---------- PASSAGE TO READ ----------

11
\$\begingroup\$

This is going to be a bit of a weird question, but I'm figuring dice pool probabilities for a homebrew system and I want to know how certain abilities should be priced regarding their use. The basic roll of this system is roll a pool of d6's, count the dice that read 4, 5, or 6 as a "plus" (similar to Burning Wheel or Shadowrun), and explode dice that show 6. Pretty standard so far, but where I'm running into issues is regarding two abilities.

The first ability expands the threshold of success to threes on the d6, but otherwise the explosion threshold remains the same.

The second ability is the more difficult one; it expands the explosion threshold to fives and sixes on the initial roll but not any rerolls from exploding dice; the success threshold remains the same.

My question is this: What do the statistics for all three of these look like? I've attempted to use Anydice to answer this question but it doesn't appear to have a way of looking at the side of the dice rather than the number printed on it, so I don't think that can answer my question. I'm just looking for the average of total "hits" or "successes" per roll here, not the actual total number. Any detailed answer would be much appreciated.

---------- EXTRACTED MATERIAL ----------

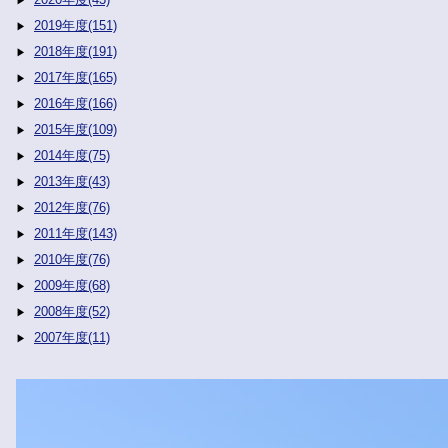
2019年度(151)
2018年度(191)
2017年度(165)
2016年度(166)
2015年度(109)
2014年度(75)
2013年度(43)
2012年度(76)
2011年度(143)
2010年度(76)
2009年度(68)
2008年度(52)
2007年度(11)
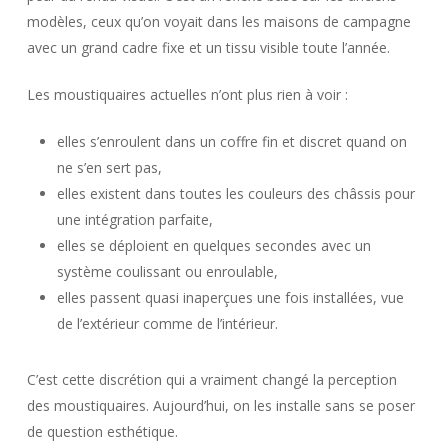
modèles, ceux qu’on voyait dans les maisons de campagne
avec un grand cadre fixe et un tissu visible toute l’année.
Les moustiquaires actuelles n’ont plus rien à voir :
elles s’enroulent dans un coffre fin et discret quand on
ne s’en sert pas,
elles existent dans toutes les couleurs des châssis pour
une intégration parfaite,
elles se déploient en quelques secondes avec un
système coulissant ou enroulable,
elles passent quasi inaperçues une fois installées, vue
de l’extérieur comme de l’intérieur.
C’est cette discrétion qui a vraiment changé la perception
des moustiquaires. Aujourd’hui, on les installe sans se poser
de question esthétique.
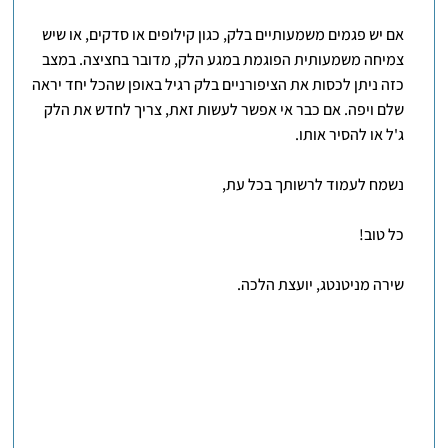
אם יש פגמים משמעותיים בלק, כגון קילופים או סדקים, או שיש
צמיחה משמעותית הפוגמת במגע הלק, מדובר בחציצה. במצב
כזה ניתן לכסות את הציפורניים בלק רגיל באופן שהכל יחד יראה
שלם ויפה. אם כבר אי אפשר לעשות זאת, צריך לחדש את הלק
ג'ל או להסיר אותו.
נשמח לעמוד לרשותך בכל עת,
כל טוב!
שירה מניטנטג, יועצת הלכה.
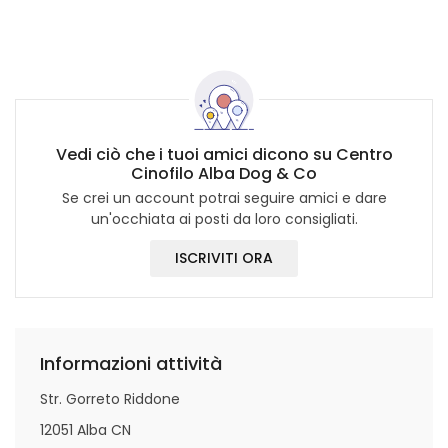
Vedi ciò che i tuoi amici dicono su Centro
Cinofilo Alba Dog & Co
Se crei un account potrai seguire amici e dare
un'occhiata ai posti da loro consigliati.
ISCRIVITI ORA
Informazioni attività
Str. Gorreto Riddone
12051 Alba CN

----------

DIRECTIVE 1: Using the dice pool post, decide whether each statement agrees with it: (a) in the basic roll, dice showing 4, 5, or 6 are counted; (b) the first ability also lowers the explosion threshold to fives; (c) the second ability's wider explosion threshold applies to rerolls from exploding dice as well. Give yes or no for each with the deciding words quoted.
DIRECTIVE 2: Quote the dice pool post from "This is going" to "success threshold remains the same.", including both.

EXPECTED ANSWER 1:
(a) Yes: "count the dice that read 4, 5, or 6"
(b) No: "otherwise the explosion threshold remains the same"
(c) No: "on the initial roll but not any rerolls from exploding dice"

EXPECTED ANSWER 2:
This is going to be a bit of a weird question, but I'm figuring dice pool probabilities for a homebrew system and I want to know how certain abilities should be priced regarding their use. The basic roll of this system is roll a pool of d6's, count the dice that read 4, 5, or 6 as a "plus" (similar to Burning Wheel or Shadowrun), and explode dice that show 6. Pretty standard so far, but where I'm running into issues is regarding two abilities.

The first ability expands the threshold of success to threes on the d6, but otherwise the explosion threshold remains the same.

The second ability is the more difficult one; it expands the explosion threshold to fives and sixes on the initial roll but not any rerolls from exploding dice; the success threshold remains the same.